Papers for this conference may engage with topics from any discipline in the humanities or the social sciences, including but not limited to linguistics, literature, history, philosophy, visual and material culture, the creative arts, architecture, media and film, anthropology, religion, and sociology. We are especially interested in transnational and/or comparative perspectives that highlight modern Greece’s links to wider cultural or geographical contexts, such as the Balkans, the Mediterranean, the Middle East, and diaspora communities worldwide. Comparative and/or interdisciplinary approaches are particularly encouraged. Papers at previous conferences have addressed questions of identity, migration, gender and sexuality, contemporary politics and society, international relations, media representations, religion, diaspora, reception and translation studies, cultural memory, and heritage.

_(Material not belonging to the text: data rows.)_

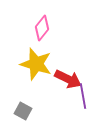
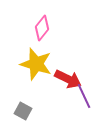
purple line: moved 1 px right; rotated 15 degrees counterclockwise
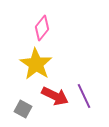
yellow star: rotated 16 degrees clockwise
red arrow: moved 13 px left, 17 px down
gray square: moved 2 px up
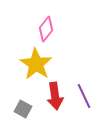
pink diamond: moved 4 px right, 1 px down
red arrow: rotated 56 degrees clockwise
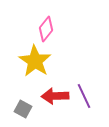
yellow star: moved 1 px left, 3 px up
red arrow: rotated 96 degrees clockwise
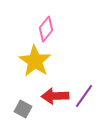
purple line: rotated 60 degrees clockwise
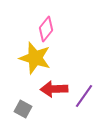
yellow star: moved 3 px up; rotated 16 degrees counterclockwise
red arrow: moved 1 px left, 7 px up
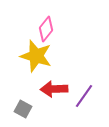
yellow star: moved 1 px right, 2 px up
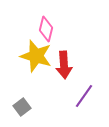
pink diamond: rotated 25 degrees counterclockwise
red arrow: moved 10 px right, 24 px up; rotated 92 degrees counterclockwise
gray square: moved 1 px left, 2 px up; rotated 24 degrees clockwise
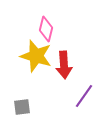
gray square: rotated 30 degrees clockwise
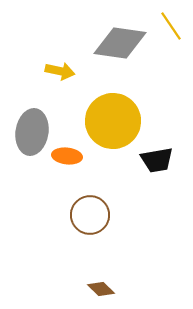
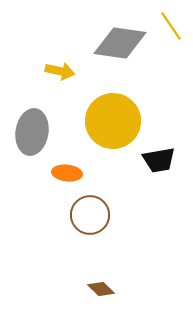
orange ellipse: moved 17 px down
black trapezoid: moved 2 px right
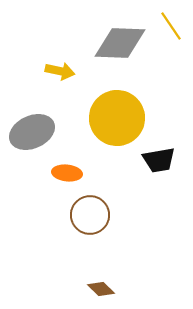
gray diamond: rotated 6 degrees counterclockwise
yellow circle: moved 4 px right, 3 px up
gray ellipse: rotated 57 degrees clockwise
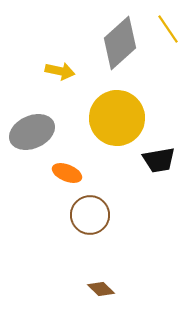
yellow line: moved 3 px left, 3 px down
gray diamond: rotated 44 degrees counterclockwise
orange ellipse: rotated 16 degrees clockwise
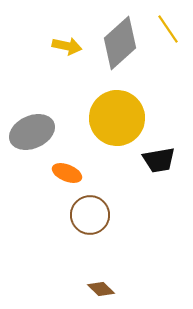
yellow arrow: moved 7 px right, 25 px up
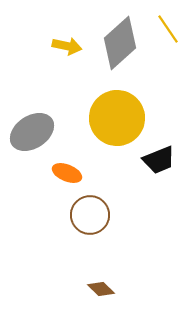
gray ellipse: rotated 9 degrees counterclockwise
black trapezoid: rotated 12 degrees counterclockwise
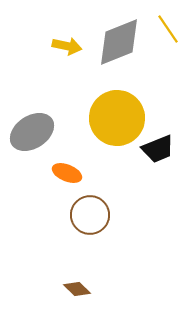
gray diamond: moved 1 px left, 1 px up; rotated 20 degrees clockwise
black trapezoid: moved 1 px left, 11 px up
brown diamond: moved 24 px left
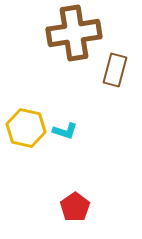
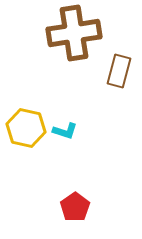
brown rectangle: moved 4 px right, 1 px down
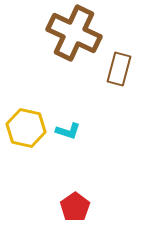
brown cross: rotated 34 degrees clockwise
brown rectangle: moved 2 px up
cyan L-shape: moved 3 px right
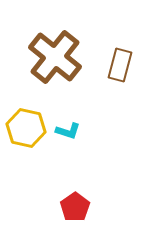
brown cross: moved 19 px left, 24 px down; rotated 14 degrees clockwise
brown rectangle: moved 1 px right, 4 px up
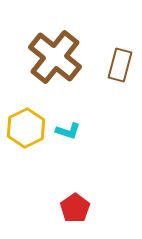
yellow hexagon: rotated 21 degrees clockwise
red pentagon: moved 1 px down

The conference will be organized as follows: Speakers will write a paper of around 5,000 words, which will be circulated among the other presenters, chairs and respondents, in advance of the conference. On the day of the conference, speakers will summarize the main points of their paper in a prepared 15-minute presentation. For each paper, a Princeton Hellenic Studies postdoctoral fellow will serve as respondent. In-depth discussion will follow.
Due to ongoing COVID-related restrictions, the 2021 conference is being planned to take place via zoom. Conditions permitting, the conference may be held in a ‘hybrid’ mode, with some speakers presenting their papers from the Princeton Athens Center (to be broadcast live on zoom), while others participate remotely.
We invite submissions from doctoral candidates who are enrolled as graduate students at the time of the conference and are at an advanced stage of their dissertation work.